• [PROBLEM DETAILS] Copy whichever lines of the data hold the word "elbow".

• [Items from a data source]
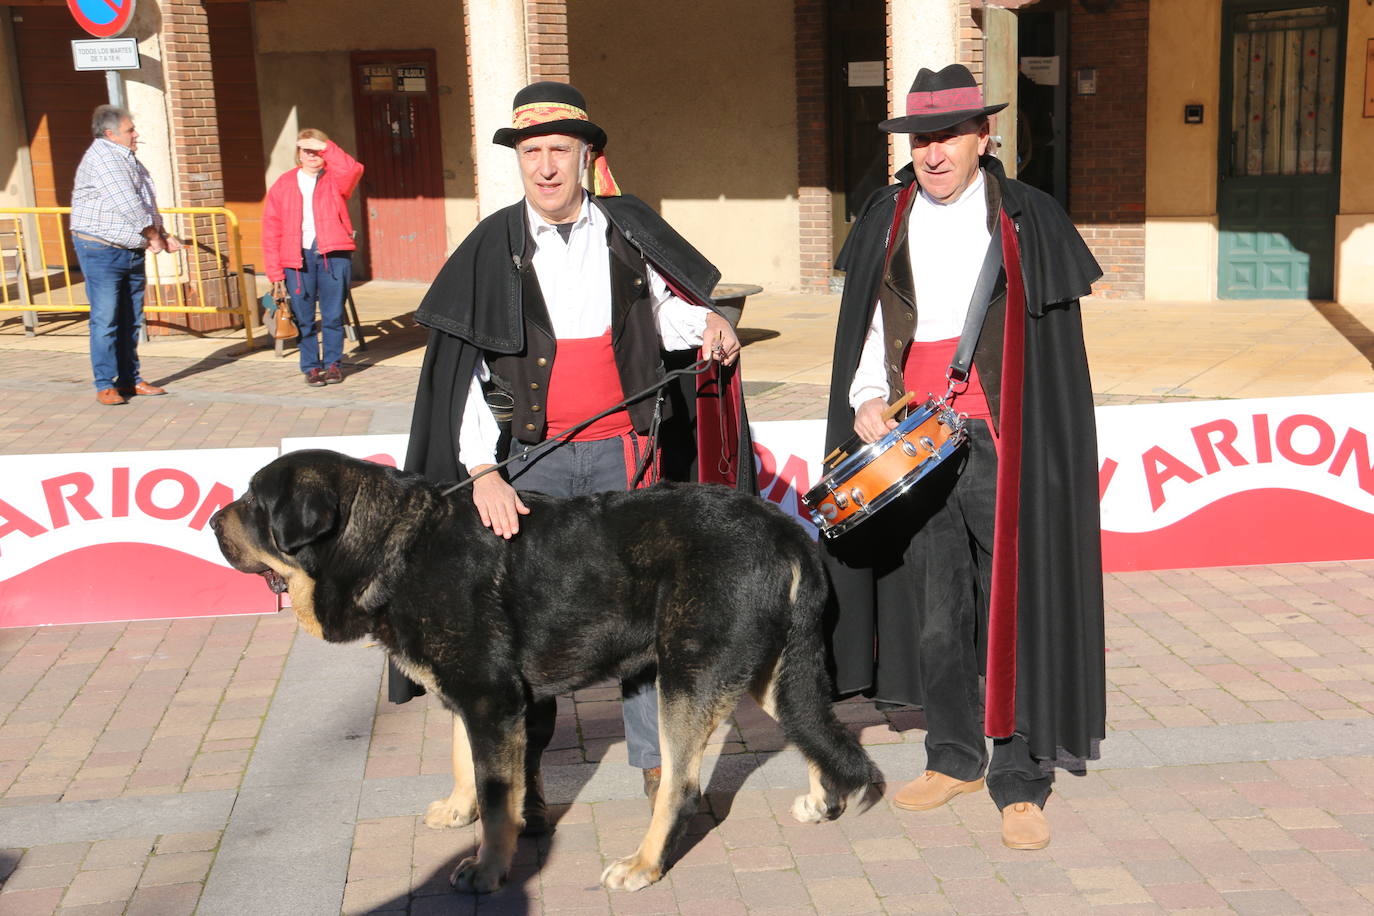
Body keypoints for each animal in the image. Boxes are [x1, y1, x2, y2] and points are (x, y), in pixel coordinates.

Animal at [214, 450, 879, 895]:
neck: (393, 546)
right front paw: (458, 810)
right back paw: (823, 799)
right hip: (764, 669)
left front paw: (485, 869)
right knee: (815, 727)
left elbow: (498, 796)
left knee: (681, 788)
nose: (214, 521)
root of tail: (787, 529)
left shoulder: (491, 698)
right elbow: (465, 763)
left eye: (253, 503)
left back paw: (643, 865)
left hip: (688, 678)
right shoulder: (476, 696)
==
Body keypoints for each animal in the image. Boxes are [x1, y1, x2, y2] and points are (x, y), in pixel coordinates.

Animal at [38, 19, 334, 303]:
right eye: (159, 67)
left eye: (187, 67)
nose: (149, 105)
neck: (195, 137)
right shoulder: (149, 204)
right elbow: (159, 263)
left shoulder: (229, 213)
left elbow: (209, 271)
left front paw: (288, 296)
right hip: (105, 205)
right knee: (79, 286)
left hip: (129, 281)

• [PROBLEM SOLUTION]
left elbow: (498, 796)
right elbow: (465, 763)
right elbow: (159, 263)
left elbow: (209, 271)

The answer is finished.